Engineering Contradictions & Design Principles
Engineering Contradiction Analysis
1Productivity
If periodic segmentation is used to divide the signal into segments, then the signal can be divided into equal time periods, but the segmentation becomes incorrect when the signal is not 100% periodic
Solution Approach 1:
The patent applies preliminary action by pre-defining segment characteristics (duration, frequency content, energy levels) before segmentation. The method uses prior knowledge of cardiovascular signal structure to establish expected parameters for systolic and diastolic segments, then verifies actual segments against these predefined criteria, ensuring accurate segmentation even when signals are not perfectly periodic
Solution Approach 2:
The patent implements feedback by verifying each segmented portion against statistical parameters and prior knowledge. The system continuously checks whether segmented signals match expected cardiovascular patterns (e.g., duration ranges, frequency content), and can adjust or reject segments that do not conform, thereby maintaining high segmentation accuracy despite signal variability
2Reliability
If characteristic-based segmentation is used to find special characteristics in the signal, then segmentation can adapt to signal variations, but the segmentation fails when the signal to noise ratio is very bad
Solution Approach 1:
The patent applies parameter changes by analyzing multiple signal parameters simultaneously (duration, frequency content, energy levels) rather than relying on a single characteristic. By examining the signal from multiple parameter perspectives and comparing against statistical ranges for each parameter, the method can reliably identify cardiovascular segments even in high-noise conditions where individual parameters might be obscured
3Reliability
If individual segments contain a lot of noise, then the segments become unusable for further data handling, but filtering noise reduces the useful signal
Solution Approach 1:
The patent applies taking out by extracting and removing only the identified noisy segments from further analysis.
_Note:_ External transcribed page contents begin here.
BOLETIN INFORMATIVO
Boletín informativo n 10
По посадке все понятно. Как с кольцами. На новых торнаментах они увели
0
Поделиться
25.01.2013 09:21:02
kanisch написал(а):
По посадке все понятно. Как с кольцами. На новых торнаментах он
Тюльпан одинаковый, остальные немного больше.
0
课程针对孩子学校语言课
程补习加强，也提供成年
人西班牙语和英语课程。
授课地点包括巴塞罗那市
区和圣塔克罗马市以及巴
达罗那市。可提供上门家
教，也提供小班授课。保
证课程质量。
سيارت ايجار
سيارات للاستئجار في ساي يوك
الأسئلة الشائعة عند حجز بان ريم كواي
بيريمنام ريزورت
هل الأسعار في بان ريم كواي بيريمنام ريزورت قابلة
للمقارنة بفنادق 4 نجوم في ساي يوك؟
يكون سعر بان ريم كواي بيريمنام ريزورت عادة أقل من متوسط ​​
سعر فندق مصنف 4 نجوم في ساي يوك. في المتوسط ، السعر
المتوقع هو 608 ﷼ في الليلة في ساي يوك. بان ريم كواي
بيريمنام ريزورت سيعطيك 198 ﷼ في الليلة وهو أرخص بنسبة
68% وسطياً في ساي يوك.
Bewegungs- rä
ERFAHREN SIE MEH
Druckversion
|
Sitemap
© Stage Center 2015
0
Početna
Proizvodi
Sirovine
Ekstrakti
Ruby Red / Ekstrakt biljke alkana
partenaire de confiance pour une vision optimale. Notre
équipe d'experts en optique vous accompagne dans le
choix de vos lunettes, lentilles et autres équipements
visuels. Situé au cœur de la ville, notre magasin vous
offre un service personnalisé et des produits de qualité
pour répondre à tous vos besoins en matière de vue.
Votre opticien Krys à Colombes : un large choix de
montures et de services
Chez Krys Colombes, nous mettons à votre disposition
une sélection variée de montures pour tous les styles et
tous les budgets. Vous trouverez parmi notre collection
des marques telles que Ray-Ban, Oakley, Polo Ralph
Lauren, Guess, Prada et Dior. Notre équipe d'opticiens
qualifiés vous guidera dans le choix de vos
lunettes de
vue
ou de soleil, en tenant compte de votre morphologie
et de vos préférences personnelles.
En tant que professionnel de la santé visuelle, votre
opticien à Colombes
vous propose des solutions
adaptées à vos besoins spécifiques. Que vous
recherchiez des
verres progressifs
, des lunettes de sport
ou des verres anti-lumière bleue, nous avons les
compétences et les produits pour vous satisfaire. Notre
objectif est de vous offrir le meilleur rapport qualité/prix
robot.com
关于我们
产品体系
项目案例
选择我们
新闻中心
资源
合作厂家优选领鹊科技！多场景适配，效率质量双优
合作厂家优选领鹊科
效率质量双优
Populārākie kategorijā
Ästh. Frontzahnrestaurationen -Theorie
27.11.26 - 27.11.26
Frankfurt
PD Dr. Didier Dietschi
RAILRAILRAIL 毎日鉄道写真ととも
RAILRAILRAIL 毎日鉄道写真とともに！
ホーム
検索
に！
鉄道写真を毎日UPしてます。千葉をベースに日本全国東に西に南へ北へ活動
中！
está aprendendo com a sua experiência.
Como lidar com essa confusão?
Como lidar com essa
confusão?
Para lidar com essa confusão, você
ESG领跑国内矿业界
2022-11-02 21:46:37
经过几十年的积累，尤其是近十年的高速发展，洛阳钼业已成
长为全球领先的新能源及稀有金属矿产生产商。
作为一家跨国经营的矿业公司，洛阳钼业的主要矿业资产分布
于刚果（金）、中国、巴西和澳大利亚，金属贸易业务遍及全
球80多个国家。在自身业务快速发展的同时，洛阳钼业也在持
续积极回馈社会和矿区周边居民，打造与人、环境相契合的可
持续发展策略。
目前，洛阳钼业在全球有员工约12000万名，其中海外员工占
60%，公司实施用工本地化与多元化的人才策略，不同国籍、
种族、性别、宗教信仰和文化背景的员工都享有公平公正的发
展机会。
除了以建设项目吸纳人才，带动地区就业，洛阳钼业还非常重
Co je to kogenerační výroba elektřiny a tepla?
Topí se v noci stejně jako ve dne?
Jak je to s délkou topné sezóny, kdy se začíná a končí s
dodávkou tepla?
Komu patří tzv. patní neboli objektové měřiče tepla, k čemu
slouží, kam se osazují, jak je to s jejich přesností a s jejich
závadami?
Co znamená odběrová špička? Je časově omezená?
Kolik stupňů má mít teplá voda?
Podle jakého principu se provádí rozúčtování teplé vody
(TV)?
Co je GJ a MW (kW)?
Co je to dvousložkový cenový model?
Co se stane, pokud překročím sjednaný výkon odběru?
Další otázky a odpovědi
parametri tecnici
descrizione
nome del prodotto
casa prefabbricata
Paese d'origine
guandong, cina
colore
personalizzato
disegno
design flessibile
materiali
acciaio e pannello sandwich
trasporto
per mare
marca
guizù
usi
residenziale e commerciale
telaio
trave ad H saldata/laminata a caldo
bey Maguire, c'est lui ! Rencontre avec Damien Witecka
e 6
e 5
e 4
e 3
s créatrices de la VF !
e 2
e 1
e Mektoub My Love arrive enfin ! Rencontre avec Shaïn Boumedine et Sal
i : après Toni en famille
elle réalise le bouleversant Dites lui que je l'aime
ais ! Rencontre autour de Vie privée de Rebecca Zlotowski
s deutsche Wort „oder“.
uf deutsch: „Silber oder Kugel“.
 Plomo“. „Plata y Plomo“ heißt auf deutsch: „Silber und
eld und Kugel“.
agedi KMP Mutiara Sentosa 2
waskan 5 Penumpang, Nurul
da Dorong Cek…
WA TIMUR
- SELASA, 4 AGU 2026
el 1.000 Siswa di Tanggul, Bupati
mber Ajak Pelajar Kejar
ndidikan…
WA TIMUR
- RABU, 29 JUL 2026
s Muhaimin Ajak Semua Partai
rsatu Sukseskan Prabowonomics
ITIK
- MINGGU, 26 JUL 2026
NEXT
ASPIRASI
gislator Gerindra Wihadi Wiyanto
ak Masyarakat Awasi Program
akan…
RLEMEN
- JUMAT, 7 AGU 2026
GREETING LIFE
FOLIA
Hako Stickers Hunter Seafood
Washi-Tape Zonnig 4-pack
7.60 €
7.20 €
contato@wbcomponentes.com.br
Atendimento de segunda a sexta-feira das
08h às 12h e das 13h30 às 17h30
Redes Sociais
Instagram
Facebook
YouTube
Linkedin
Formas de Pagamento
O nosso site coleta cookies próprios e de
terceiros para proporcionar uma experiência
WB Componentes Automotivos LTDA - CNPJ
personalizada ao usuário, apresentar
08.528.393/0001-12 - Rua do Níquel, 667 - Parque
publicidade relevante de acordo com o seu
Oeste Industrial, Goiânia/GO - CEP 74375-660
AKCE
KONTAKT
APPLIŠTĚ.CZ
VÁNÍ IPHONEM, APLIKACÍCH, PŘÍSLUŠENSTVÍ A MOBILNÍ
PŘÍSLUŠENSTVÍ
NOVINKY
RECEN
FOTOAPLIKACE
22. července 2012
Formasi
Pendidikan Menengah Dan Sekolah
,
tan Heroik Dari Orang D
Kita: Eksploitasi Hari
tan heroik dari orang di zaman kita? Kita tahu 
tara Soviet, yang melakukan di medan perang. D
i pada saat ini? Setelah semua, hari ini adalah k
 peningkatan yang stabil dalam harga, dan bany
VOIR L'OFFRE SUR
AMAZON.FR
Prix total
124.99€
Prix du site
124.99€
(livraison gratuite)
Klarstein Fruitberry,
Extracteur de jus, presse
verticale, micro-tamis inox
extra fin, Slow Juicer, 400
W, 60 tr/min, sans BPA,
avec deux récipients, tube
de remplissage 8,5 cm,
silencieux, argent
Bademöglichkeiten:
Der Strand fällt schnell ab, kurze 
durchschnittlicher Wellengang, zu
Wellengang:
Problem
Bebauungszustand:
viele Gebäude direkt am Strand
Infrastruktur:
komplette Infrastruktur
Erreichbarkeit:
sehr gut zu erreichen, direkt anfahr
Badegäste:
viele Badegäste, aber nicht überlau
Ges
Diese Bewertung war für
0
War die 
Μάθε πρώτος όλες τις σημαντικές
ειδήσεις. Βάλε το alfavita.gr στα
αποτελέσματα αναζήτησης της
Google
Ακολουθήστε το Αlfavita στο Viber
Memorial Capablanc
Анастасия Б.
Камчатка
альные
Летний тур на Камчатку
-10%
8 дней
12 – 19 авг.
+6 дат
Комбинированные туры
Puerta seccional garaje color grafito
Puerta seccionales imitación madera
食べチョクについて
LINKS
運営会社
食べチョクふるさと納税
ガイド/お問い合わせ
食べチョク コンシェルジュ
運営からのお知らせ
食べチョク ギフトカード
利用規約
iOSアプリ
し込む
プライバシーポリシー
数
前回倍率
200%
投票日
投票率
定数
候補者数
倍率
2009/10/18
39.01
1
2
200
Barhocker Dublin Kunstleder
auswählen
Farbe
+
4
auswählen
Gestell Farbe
The verification step identifies which segments meet quality criteria and which do not, allowing the system to exclude only the unusable portions while preserving all valid segment data for diagnostic processing, thus avoiding both noise contamination and information loss
Data Source
AI summary
This invention describes a method for dividing a substantial cycli cardiovascular signal into segments by determining the characteristics of said cyclic signal, wherein each cycle in said signal comprises at least two characteristic segments and wherein the method comprises the steps o identifying segments in a cycle based on prior knowledge of said segment characteristics and the step of verifying said identified segments based on a number of statistical parameters obtained from prior knowledge relating to said cyclic signal. Furthermore, the invention describes a system adapted to perform the above-described method.